La Meilleure version de moi-même nous rappelle au fond ce que l’ironie vraiment signifie. Étymologiquement, l’ironie dit l’action d’interroger en feignant l’ignorance. Jacques Lacan disait de l’ironie qu’elle rappelle à l’inexistence comique du grand Autre, Barbara Cassin qu’elle consiste à prendre la place de l’autre. On dira pour notre part que l’ironiste prend la place de l’autre – n’importe quel autre – en lui faisant entendre qu’il n’y a pas d’Autre avec un grand A. Quand l’humoriste ironise, c’est en moquant l’autre, autrement dit n’importe qui, dès lors qu’il s’accroche à la fiction du grand Autre. On est assez loin ici du ressentiment du stand-upper que cultivent cyniquement Joker (2019) de Todd Phillips et Annette (2021) de Leos Carax. Pas de sororité, donc, mais une femme qui tourne sur elle-même en se regardant dans un miroir (comme le petit jouet avec lequel elle aime s’amuser).
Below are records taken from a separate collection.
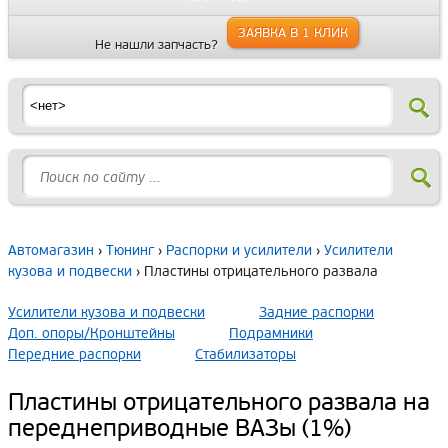
ЗАЯВКА В 1 КЛИК
Не нашли запчасть?
Автомагазин
›
Тюнинг
›
Распорки и усилители
›
Усилители
кузова и подвески
› Пластины отрицательного развала
Усилители кузова и подвески
Задние распорки
Доп. опоры/Кронштейны
Подрамники
Передние распорки
Стабилизаторы
Пластины отрицательного развала на
переднеприводные ВАЗы (1%)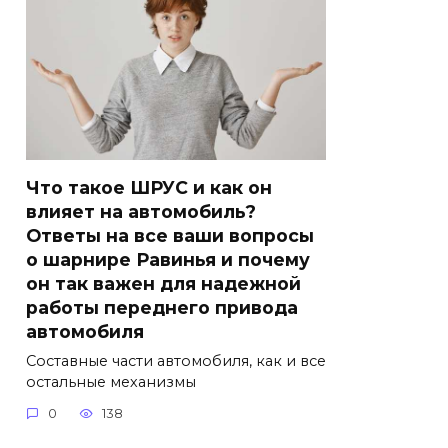
Что такое ШРУС и как он
влияет на автомобиль?
Ответы на все ваши вопросы
о шарнире Равинья и почему
он так важен для надежной
работы переднего привода
автомобиля
Составные части автомобиля, как и все
остальные механизмы
0
138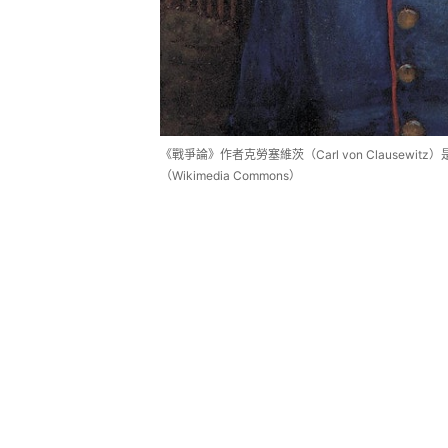
《戰爭論》作者克勞塞維茨（Carl von Clausewi
（Wikimedia Commons）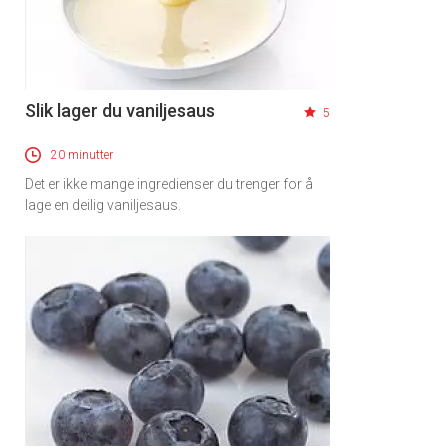
Slik lager du vaniljesaus
5
20 minutter
Det er ikke mange ingredienser du trenger for å
lage en deilig vaniljesaus.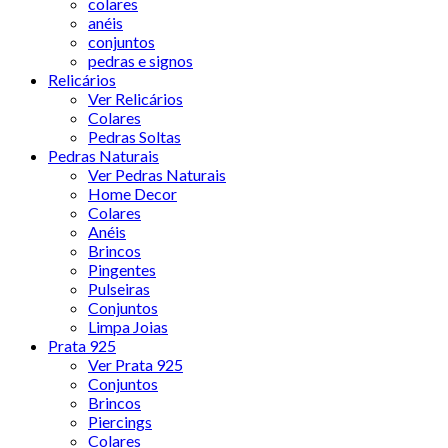
colares
anéis
conjuntos
pedras e signos
Relicários
Ver Relicários
Colares
Pedras Soltas
Pedras Naturais
Ver Pedras Naturais
Home Decor
Colares
Anéis
Brincos
Pingentes
Pulseiras
Conjuntos
Limpa Joias
Prata 925
Ver Prata 925
Conjuntos
Brincos
Piercings
Colares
Puis qui se marie avec soi-même avant de finir affaiblie, hospitalisée et portée à bout de bras par son compagnon, ainsi disponible pour rejouer la bonne vieille mécanique patriarcale. Et ce n’est pas le moins drôle que le compagnon en question soit Louis C.K. (qui l’est en vrai), spectateur distant mais goguenard d’une américanisation des mœurs qui lui aura de son côté causé quelques soucis.